Based on the experiment analysis of behaviour developed by psychologist Dr. Burrhus Frederic Skinner in the 1950’s, Selfie
Rats deploys a three-stages experiment with a group of rodents. Trained with a sugar distribution system connected to a camera, a group of rats produces images of themselves by interacting with the photographic apparatus. At first driven by the trained compulsion to eat sugar, they eventually just playfully snap pictures.

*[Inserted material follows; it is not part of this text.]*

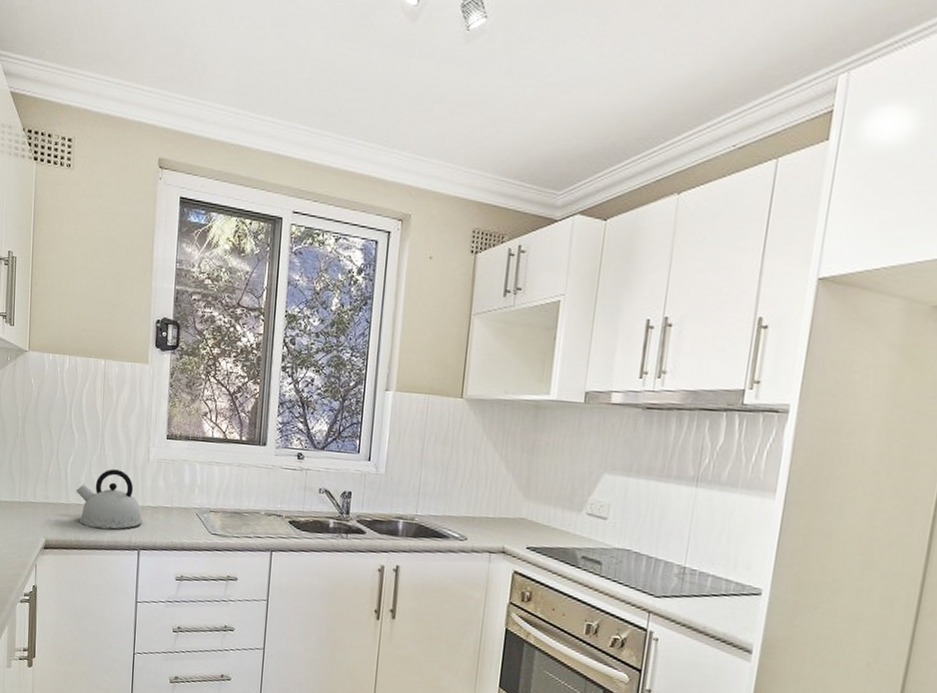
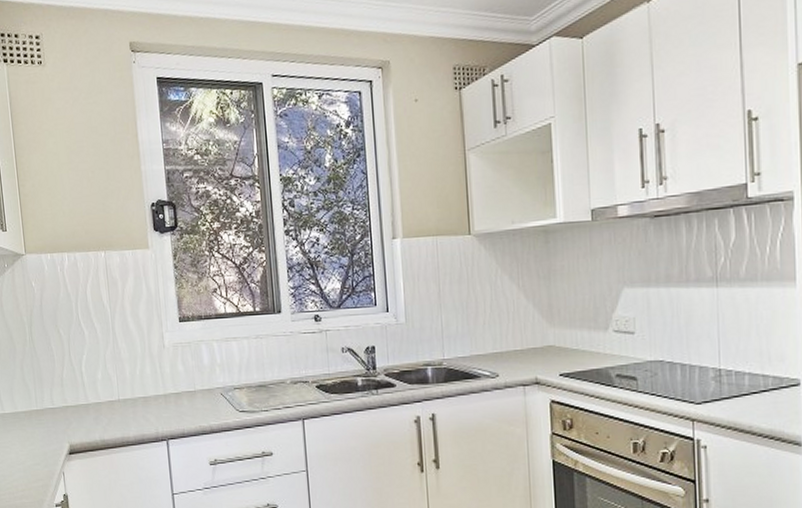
kettle: present [76,469,143,530] -> none [94,361,168,425]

By echoing addictive behaviour engineered by social media companies to keep users captive, Lignier humorously addresses what cultural theorist Yves Citton calls ecology of attention, a coercive system, which commodifies our attentiveness with a mechanism based on sheer pleasure.
Text by Claus Gunti


Decisive Moment
Inkjet print in black frame

A gorilla clutching a camera, seemingly possessing an innate understanding of its purpose. According to communication theory from the mid-20th century, media devices were already thought to become extensions of our bodies. But could we speculate that photography has become instinctual? Decisive
refear to the news stories about monkeys stumbling upon cameras and taking pictures — I’m sure, it’s because photography has long integrated itself into our natural condition, it’s in our primitive pre-human subconscious.